YOUR OBJECTIVE. This task is to restate all of the entries exactly.

EXERCISE MATERIALS.
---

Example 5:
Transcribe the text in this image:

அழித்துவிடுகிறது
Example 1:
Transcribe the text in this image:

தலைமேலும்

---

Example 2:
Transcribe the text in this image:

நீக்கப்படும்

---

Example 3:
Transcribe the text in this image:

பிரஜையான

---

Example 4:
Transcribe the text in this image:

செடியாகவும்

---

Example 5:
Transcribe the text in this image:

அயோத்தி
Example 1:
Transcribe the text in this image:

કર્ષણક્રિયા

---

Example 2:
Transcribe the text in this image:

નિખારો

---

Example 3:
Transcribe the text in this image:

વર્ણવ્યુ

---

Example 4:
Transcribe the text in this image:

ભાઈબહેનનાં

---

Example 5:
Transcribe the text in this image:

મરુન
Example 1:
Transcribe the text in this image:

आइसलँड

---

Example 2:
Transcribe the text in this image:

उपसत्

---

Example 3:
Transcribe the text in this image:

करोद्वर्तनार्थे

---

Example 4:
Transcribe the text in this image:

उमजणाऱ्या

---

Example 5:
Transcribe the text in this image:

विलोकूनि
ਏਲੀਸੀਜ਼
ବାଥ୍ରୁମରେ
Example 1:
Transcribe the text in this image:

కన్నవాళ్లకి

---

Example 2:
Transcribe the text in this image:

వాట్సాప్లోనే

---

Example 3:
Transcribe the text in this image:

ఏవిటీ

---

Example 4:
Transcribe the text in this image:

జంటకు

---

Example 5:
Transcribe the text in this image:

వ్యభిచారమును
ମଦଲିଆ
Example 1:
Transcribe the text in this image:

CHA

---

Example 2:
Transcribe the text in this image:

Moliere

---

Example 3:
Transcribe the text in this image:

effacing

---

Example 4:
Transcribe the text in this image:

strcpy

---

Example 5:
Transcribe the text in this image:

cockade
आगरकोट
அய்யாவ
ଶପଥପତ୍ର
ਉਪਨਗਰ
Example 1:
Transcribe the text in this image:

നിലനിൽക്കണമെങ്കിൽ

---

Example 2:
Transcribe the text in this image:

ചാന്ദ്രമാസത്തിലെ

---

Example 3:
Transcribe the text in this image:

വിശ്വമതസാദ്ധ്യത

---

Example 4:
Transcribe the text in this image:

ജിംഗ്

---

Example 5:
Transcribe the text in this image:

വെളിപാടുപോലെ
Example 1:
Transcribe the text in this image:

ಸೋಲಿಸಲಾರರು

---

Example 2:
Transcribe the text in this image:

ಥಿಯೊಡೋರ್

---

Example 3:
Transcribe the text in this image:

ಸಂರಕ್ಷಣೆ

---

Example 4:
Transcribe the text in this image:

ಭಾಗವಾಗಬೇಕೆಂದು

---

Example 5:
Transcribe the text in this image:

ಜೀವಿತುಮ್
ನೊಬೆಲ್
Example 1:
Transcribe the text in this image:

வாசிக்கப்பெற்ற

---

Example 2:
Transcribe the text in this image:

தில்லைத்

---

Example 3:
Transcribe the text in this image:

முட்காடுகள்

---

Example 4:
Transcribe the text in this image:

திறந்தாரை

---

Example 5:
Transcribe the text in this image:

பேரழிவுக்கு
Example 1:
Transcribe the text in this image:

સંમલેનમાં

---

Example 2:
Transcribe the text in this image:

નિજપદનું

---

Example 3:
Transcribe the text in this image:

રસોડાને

TASK RESPONSE.
---

Example 5:
Transcribe the text in this image:

அழித்துவிடுகிறது
Example 1:
Transcribe the text in this image:

தலைமேலும்

---

Example 2:
Transcribe the text in this image:

நீக்கப்படும்

---

Example 3:
Transcribe the text in this image:

பிரஜையான

---

Example 4:
Transcribe the text in this image:

செடியாகவும்

---

Example 5:
Transcribe the text in this image:

அயோத்தி
Example 1:
Transcribe the text in this image:

કર્ષણક્રિયા

---

Example 2:
Transcribe the text in this image:

નિખારો

---

Example 3:
Transcribe the text in this image:

વર્ણવ્યુ

---

Example 4:
Transcribe the text in this image:

ભાઈબહેનનાં

---

Example 5:
Transcribe the text in this image:

મરુન
Example 1:
Transcribe the text in this image:

आइसलँड

---

Example 2:
Transcribe the text in this image:

उपसत्

---

Example 3:
Transcribe the text in this image:

करोद्वर्तनार्थे

---

Example 4:
Transcribe the text in this image:

उमजणाऱ्या

---

Example 5:
Transcribe the text in this image:

विलोकूनि
ਏਲੀਸੀਜ਼
ବାଥ୍ରୁମରେ
Example 1:
Transcribe the text in this image:

కన్నవాళ్లకి

---

Example 2:
Transcribe the text in this image:

వాట్సాప్లోనే

---

Example 3:
Transcribe the text in this image:

ఏవిటీ

---

Example 4:
Transcribe the text in this image:

జంటకు

---

Example 5:
Transcribe the text in this image:

వ్యభిచారమును
ମଦଲିଆ
Example 1:
Transcribe the text in this image:

CHA

---

Example 2:
Transcribe the text in this image:

Moliere

---

Example 3:
Transcribe the text in this image:

effacing

---

Example 4:
Transcribe the text in this image:

strcpy

---

Example 5:
Transcribe the text in this image:

cockade
आगरकोट
அய்யாவ
ଶପଥପତ୍ର
ਉਪਨਗਰ
Example 1:
Transcribe the text in this image:

നിലനിൽക്കണമെങ്കിൽ

---

Example 2:
Transcribe the text in this image:

ചാന്ദ്രമാസത്തിലെ

---

Example 3:
Transcribe the text in this image:

വിശ്വമതസാദ്ധ്യത

---

Example 4:
Transcribe the text in this image:

ജിംഗ്

---

Example 5:
Transcribe the text in this image:

വെളിപാടുപോലെ
Example 1:
Transcribe the text in this image:

ಸೋಲಿಸಲಾರರು

---

Example 2:
Transcribe the text in this image:

ಥಿಯೊಡೋರ್

---

Example 3:
Transcribe the text in this image:

ಸಂರಕ್ಷಣೆ

---

Example 4:
Transcribe the text in this image:

ಭಾಗವಾಗಬೇಕೆಂದು

---

Example 5:
Transcribe the text in this image:

ಜೀವಿತುಮ್
ನೊಬೆಲ್
Example 1:
Transcribe the text in this image:

வாசிக்கப்பெற்ற

---

Example 2:
Transcribe the text in this image:

தில்லைத்

---

Example 3:
Transcribe the text in this image:

முட்காடுகள்

---

Example 4:
Transcribe the text in this image:

திறந்தாரை

---

Example 5:
Transcribe the text in this image:

பேரழிவுக்கு
Example 1:
Transcribe the text in this image:

સંમલેનમાં

---

Example 2:
Transcribe the text in this image:

નિજપદનું

---

Example 3:
Transcribe the text in this image:

રસોડાને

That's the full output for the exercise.